**Document excerpt**
::::::::::

9. 10-0477 CA (Oct. 26, 2010). The Indiana Securities Division alleged that CGMI violated Indiana Code Section 23-2-11 and 710 Ind. Admin. Code 1-17 by failing to adequately supervise a registered representative. It was alleged that the representative, for a period from September 2004 to May 2005, engaged in a scheme, along with a CGMI customer, to misappropriate funds from cemeteries in Indiana over which the customer had acquired control. While denying liability and without the entry of any findings of fact or conclusions of law, CGMI consented to an order of a fine in the amount of $400,000, restitution in the amount of $142,000, and costs of investigation in the amount of $175,000.
10. I07-044-JN (Oct. 22, 2010). The State of Nevada alleged a violation of NRS 205.960(1)(a) by CGMI. CGMI allegedly failed to properly supervise certain accounts handled by its representatives between 1999 and 2004 with respect to a brokerage account, which should have been opened as qualified escrow accounts or qualified trusts, and as such, failed to follow its policies and procedures with respect to the supervision and approval of such accounts. Without admitting or denying the findings, CGMI consented to an order to cease future violations and to pay $125,000 for costs of investigation.
11. AP-10-22 (Oct. 20, 2010). The Missouri Securities Division alleged that CGMI violated Missouri law (Section 409.4-412, (d)(9), RSMO. (Cum. Supp. 2009)) by failing to reasonably supervise a registered representative. The representative was alleged to have made improper recommendations, over a period of time from 2000 to 2007, relating to the retirement accounts and investments of a customer. Without admitting or denying the allegations, CGMI consented to an order of censure, restitution in the amount of $195,000, a fine in the amount of $75,000, and costs of investigation in the amount of $3,750.
12. IC10-CAF-12 (May 3, 2010). The State of Texas alleged that CGMI failed to deliver to the Director of the Inspections & Compliance Division of the Texas State Securities Board, notice of five client arbitrations/complaints as required per an undertaking with the Securities Commissioner and failed to enforce written policies and procedures designed to achieve compliance with the Texas Securities Act. In so doing, CGMI allegedly failed to enforce written procedures designed to achieve compliance with the Texas Securities Act. Without admitting or denying the findings, CGMI consented to an order of reprimand, and an administrative fine in the amount of $130,000.

::::::::::

**Tasks**
1. For the regulatory actions excerpt, decide whether each statement agrees with it. Answer yes or no and quote the words that settle it. (a) CGMI admitted liability in the Indiana matter. (b) The Nevada order required CGMI to pay $125,000 for costs of investigation. (c) The Missouri representative's alleged improper recommendations covered a period from 2000 to 2007.
2. According to the regulatory actions excerpt, how many client arbitrations/complaints did CGMI allegedly fail to report to the Director of the Inspections & Compliance Division?
3. Continue the regulatory actions excerpt after its last sentence.

::::::::::

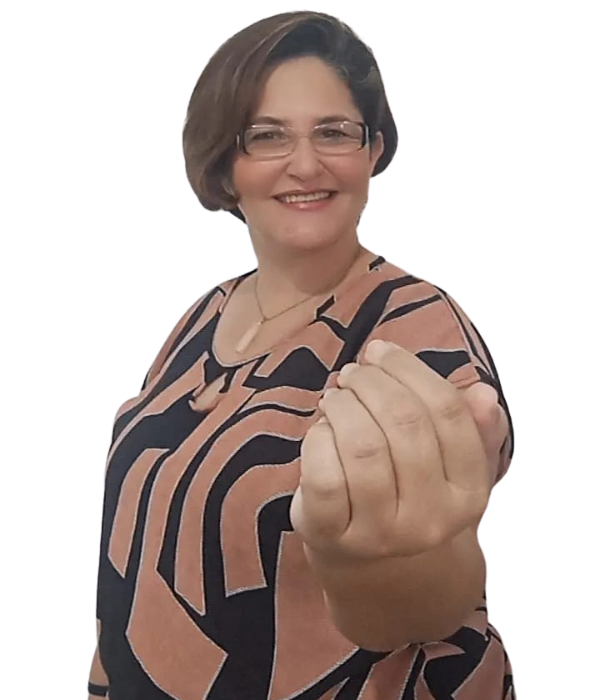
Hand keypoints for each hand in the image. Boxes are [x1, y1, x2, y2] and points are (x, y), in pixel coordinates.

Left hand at [290, 340, 505, 562]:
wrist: (370, 561)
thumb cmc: (408, 493)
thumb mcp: (448, 465)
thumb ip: (471, 428)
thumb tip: (483, 393)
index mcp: (469, 494)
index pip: (448, 412)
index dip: (409, 369)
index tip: (381, 350)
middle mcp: (431, 520)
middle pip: (404, 423)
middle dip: (371, 382)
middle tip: (353, 372)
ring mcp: (380, 534)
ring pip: (362, 447)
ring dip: (343, 405)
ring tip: (336, 396)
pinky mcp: (332, 535)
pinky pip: (324, 475)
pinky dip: (318, 439)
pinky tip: (320, 429)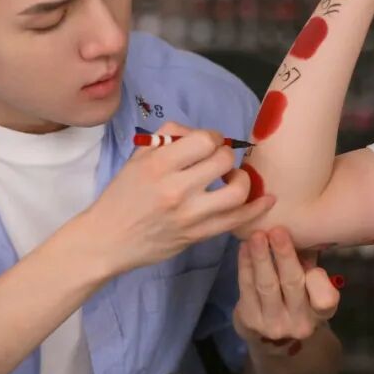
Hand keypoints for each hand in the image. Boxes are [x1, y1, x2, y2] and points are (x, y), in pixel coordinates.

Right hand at [84, 122, 274, 273]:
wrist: (107, 239)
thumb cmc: (121, 196)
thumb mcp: (136, 159)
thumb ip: (167, 139)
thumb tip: (198, 134)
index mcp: (158, 164)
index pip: (204, 140)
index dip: (213, 138)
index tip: (208, 144)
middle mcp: (176, 188)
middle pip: (223, 161)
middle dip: (226, 156)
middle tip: (218, 161)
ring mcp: (190, 215)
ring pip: (236, 191)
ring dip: (242, 179)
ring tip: (233, 178)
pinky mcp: (198, 235)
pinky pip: (236, 221)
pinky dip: (256, 209)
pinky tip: (266, 199)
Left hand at [233, 228, 339, 357]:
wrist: (270, 339)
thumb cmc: (294, 299)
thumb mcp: (308, 286)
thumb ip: (307, 262)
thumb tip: (301, 227)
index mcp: (321, 313)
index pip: (326, 300)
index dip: (319, 281)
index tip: (309, 254)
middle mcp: (300, 322)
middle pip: (292, 285)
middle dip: (284, 256)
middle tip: (277, 231)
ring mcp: (273, 324)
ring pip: (266, 285)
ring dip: (260, 257)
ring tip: (257, 235)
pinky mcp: (250, 321)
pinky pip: (247, 287)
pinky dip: (245, 265)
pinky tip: (244, 247)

::::::::::

**Results by task**
1.
(a) No: "While denying liability and without the entry of any findings of fact or conclusions of law"
(b) Yes: "to pay $125,000 for costs of investigation"
(c) Yes: "over a period of time from 2000 to 2007"

2. Five.

3.
13. Complaint – 08 CIV 10753 (RMB) (S.D.N.Y. Dec. 11, 2008); Sec Lit Rel. No. 20824. The SEC finalized a settlement with CGMI that provided nearly $7 billion to tens of thousands of customers who invested in auction rate securities before the market for those securities froze in February of 2008. The settlement resolved the SEC’s charges that CGMI allegedly misled investors regarding the liquidity risks associated with Auction Rate Securities (“ARS”) that it underwrote, marketed and sold. Previously, on August 7 and 8, 2008, the SEC’s Division of Enforcement announced a preliminary settlement with CGMI. According to the SEC’s complaint, filed in federal court in New York City, CGMI misrepresented to customers that ARS were safe, highly liquid investments that were comparable to money markets. According to the complaint, in late 2007 and early 2008, CGMI knew that the ARS market was deteriorating, causing CGMI to have to purchase additional inventory to prevent failed auctions. At the same time, however, CGMI was alleged to have known that its ability to support auctions by purchasing more ARS had been reduced, as the credit crisis stressed CGMI’s balance sheet. The complaint alleged that CGMI failed to make its customers aware of these risks. In mid-February 2008, according to the complaint, CGMI decided to stop supporting the ARS market, leaving tens of thousands of CGMI customers holding tens of billions of dollars in illiquid ARS. The settlement, which was subject to court approval, restored approximately $7 billion in liquidity to CGMI customers who invested in ARS.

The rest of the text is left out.